**Exercise details**
Set down the records below in full, exactly as they read.

**Supplied records**
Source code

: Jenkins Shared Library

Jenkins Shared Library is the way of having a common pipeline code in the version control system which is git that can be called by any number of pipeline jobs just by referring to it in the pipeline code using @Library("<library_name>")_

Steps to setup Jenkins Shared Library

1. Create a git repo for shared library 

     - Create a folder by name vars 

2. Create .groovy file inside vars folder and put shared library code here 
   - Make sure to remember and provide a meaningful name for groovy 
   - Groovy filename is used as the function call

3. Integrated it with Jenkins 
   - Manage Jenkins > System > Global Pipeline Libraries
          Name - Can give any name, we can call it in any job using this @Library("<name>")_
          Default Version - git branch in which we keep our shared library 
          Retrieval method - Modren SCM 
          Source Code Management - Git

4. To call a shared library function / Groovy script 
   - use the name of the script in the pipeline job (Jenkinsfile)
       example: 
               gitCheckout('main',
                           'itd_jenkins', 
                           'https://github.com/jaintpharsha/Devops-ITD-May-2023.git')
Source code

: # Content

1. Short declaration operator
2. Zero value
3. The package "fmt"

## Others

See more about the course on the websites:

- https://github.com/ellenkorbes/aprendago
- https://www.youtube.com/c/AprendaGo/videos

**Written response**
Source code

: Jenkins Shared Library

Jenkins Shared Library is the way of having a common pipeline code in the version control system which is git that can be called by any number of pipeline jobs just by referring to it in the pipeline code using @Library("<library_name>")_

Steps to setup Jenkins Shared Library

1. Create a git repo for shared library 

     - Create a folder by name vars 

2. Create .groovy file inside vars folder and put shared library code here 
   - Make sure to remember and provide a meaningful name for groovy 
   - Groovy filename is used as the function call

3. Integrated it with Jenkins 
   - Manage Jenkins > System > Global Pipeline Libraries
          Name - Can give any name, we can call it in any job using this @Library("<name>")_
          Default Version - git branch in which we keep our shared library 
          Retrieval method - Modren SCM 
          Source Code Management - Git

4. To call a shared library function / Groovy script 
   - use the name of the script in the pipeline job (Jenkinsfile)
       example: 
               gitCheckout('main',
                           'itd_jenkins', 
                           'https://github.com/jaintpharsha/Devops-ITD-May-2023.git')
Source code

: # Content

1. Short declaration operator
2. Zero value
3. The package "fmt"

## Others

See more about the course on the websites:

- https://github.com/ellenkorbes/aprendago
- https://www.youtube.com/c/AprendaGo/videos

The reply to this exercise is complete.